▶ _AIM OF THE EXERCISE_
Please quote the entries below word for word, leaving out the pictures.

DATA EXCERPTS: Begin

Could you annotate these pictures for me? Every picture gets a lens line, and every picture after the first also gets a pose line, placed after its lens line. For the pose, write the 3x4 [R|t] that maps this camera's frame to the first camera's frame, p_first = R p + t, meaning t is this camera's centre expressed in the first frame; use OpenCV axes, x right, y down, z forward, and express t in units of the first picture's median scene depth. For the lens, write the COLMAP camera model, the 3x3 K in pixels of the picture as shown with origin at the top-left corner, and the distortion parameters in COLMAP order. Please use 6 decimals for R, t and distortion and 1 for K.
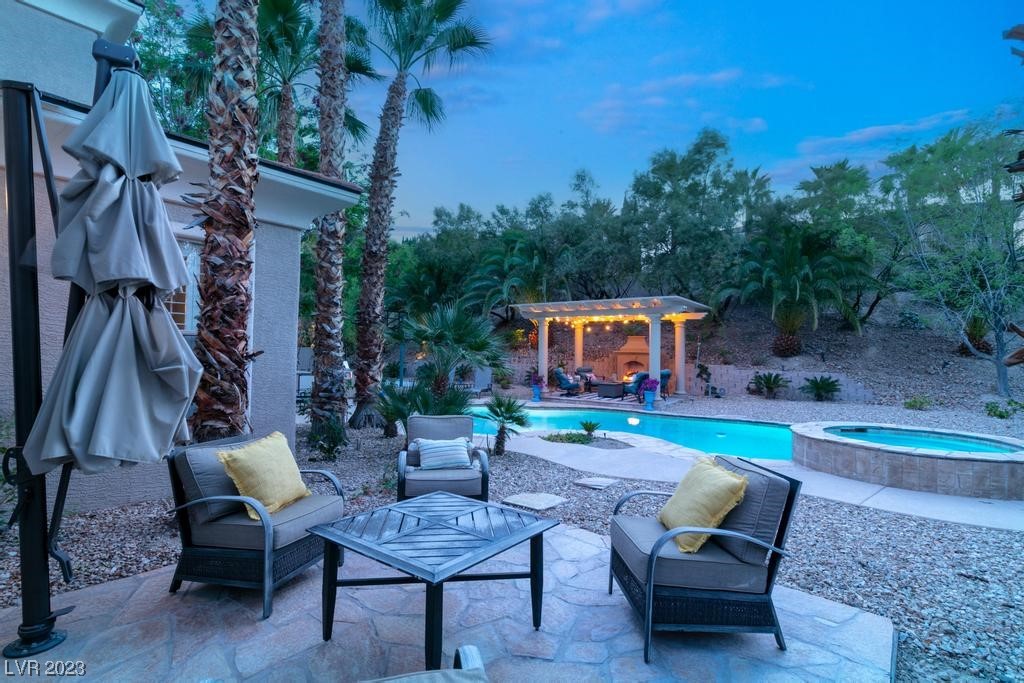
lens RADIAL K [[392.2, 0, 512.0], [0, 392.2, 341.5], [0, 0, 1]] dist [0.000077, -0.000024]
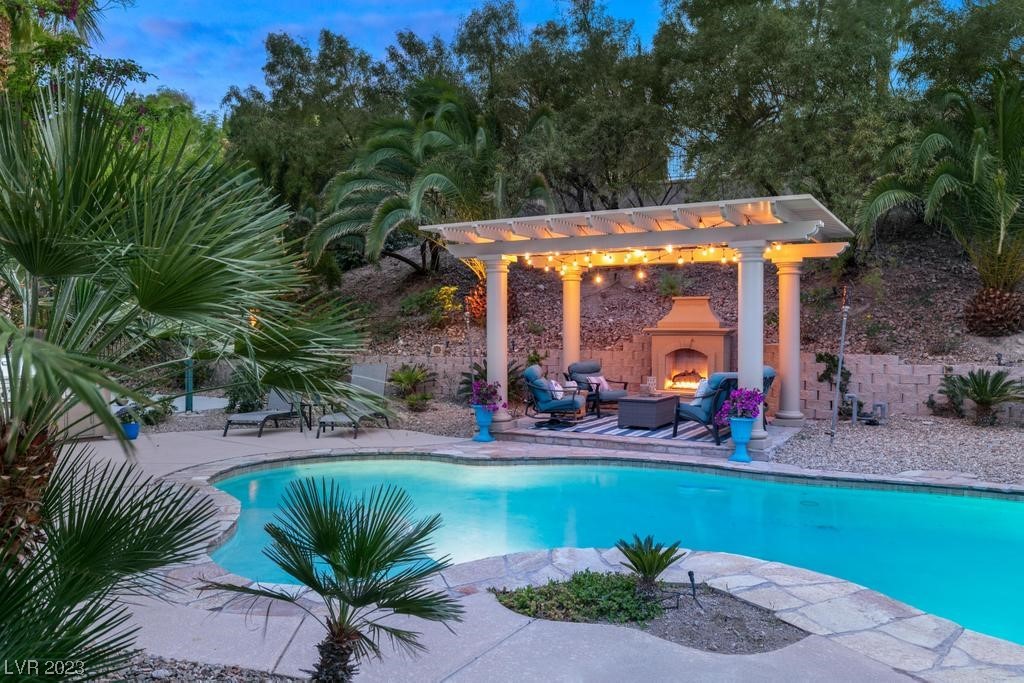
lens RADIAL K [[677.7, 0, 512.0], [0, 677.7, 341.5], [0, 0, 1]] dist [0.001594, 0.000463]
pose [[0.994575, -0.012288, 0.103294, 0.015011], [0.008498, 0.999277, 0.037054, 0.009293], [-0.103675, -0.035976, 0.993960, 0.213598]]
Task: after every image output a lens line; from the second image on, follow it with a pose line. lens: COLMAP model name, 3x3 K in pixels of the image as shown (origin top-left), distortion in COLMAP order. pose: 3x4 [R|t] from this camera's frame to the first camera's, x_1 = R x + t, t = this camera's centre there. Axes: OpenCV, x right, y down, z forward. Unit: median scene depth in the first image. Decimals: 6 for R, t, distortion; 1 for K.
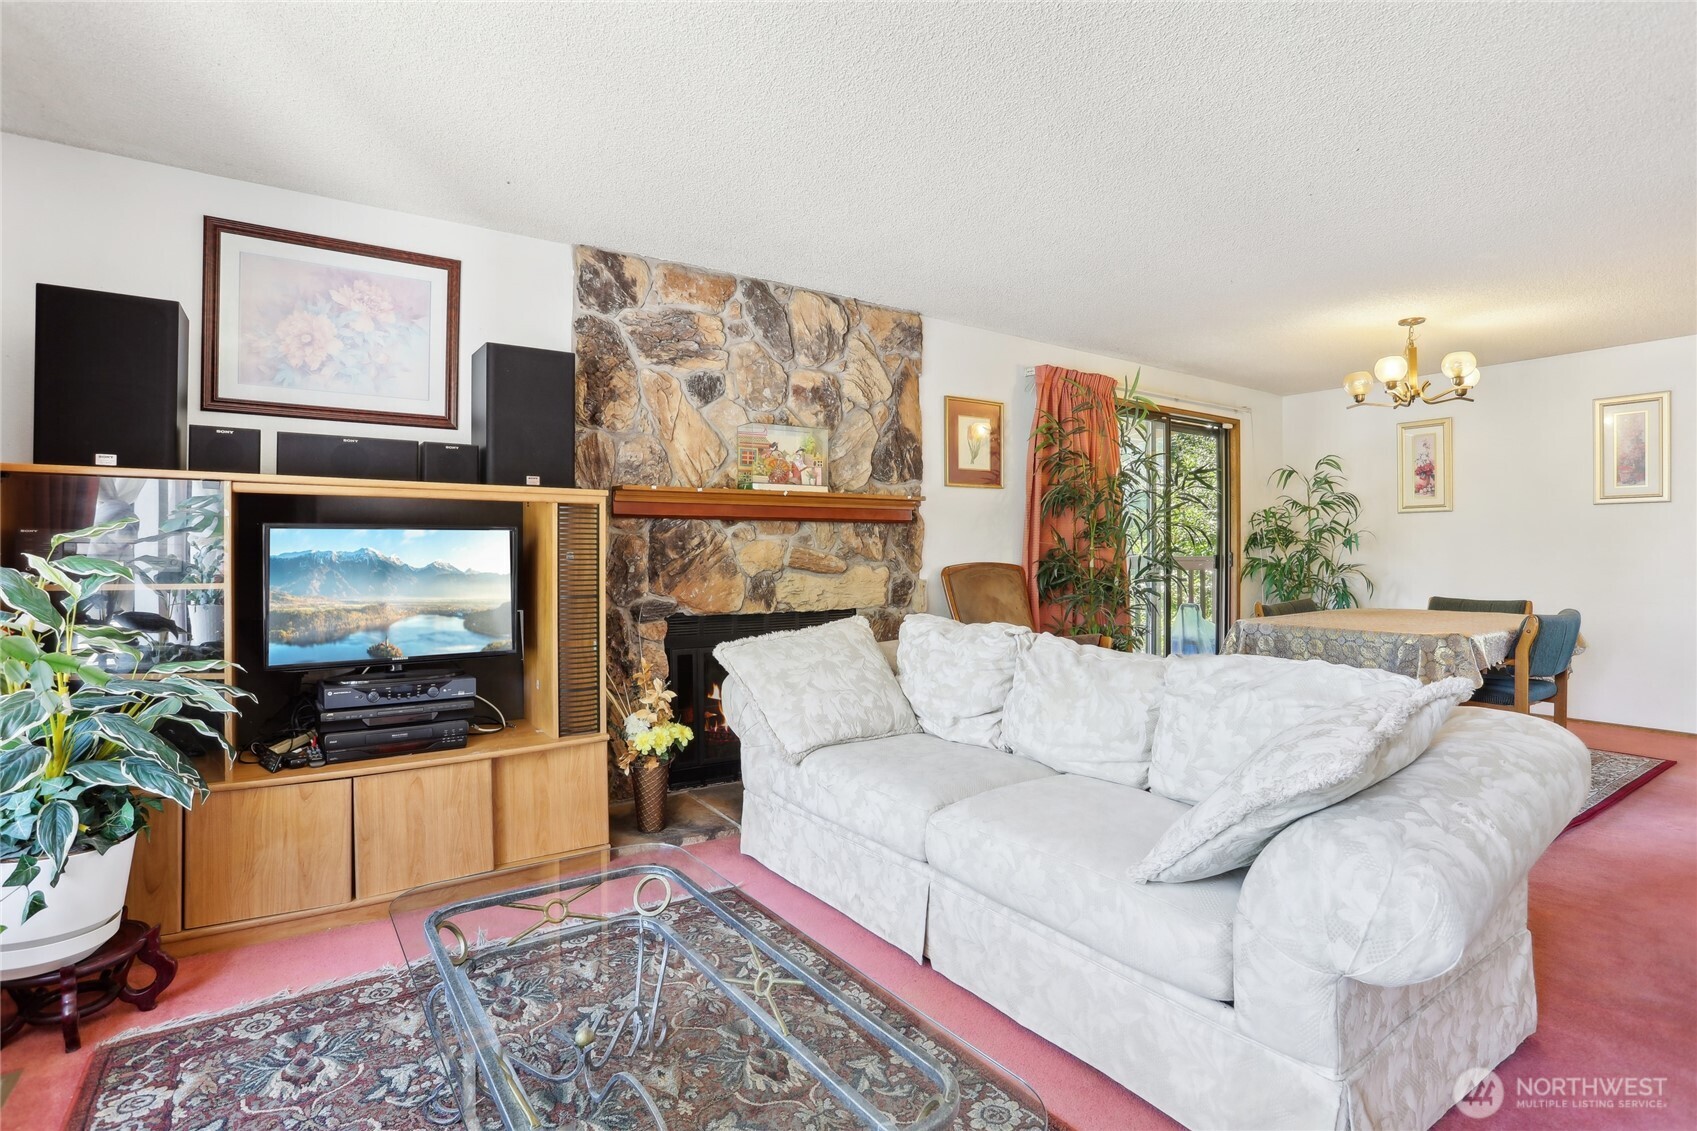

DATA EXCERPTS: End

▶ _YOUR RESPONSE_
Could you annotate these pictures for me? Every picture gets a lens line, and every picture after the first also gets a pose line, placed after its lens line. For the pose, write the 3x4 [R|t] that maps this camera's frame to the first camera's frame, p_first = R p + t, meaning t is this camera's centre expressed in the first frame; use OpenCV axes, x right, y down, z forward, and express t in units of the first picture's median scene depth. For the lens, write the COLMAP camera model, the 3x3 K in pixels of the picture as shown with origin at the top-left corner, and the distortion parameters in COLMAP order. Please use 6 decimals for R, t and distortion and 1 for K.
lens RADIAL K [[392.2, 0, 512.0], [0, 392.2, 341.5], [0, 0, 1]] dist [0.000077, -0.000024]
lens RADIAL K [[677.7, 0, 512.0], [0, 677.7, 341.5], [0, 0, 1]] dist [0.001594, 0.000463]
pose [[0.994575, -0.012288, 0.103294, 0.015011], [0.008498, 0.999277, 0.037054, 0.009293], [-0.103675, -0.035976, 0.993960, 0.213598]]
Task: after every image output a lens line; from the second image on, follow it with a pose line. lens: COLMAP model name, 3x3 K in pixels of the image as shown (origin top-left), distortion in COLMAP order. pose: 3x4 [R|t] from this camera's frame to the first camera's, x_1 = R x + t, t = this camera's centre there. Axes: OpenCV, x right, y down, z forward. Unit: median scene depth in the first image. Decimals: 6 for R, t, distortion; 1 for K.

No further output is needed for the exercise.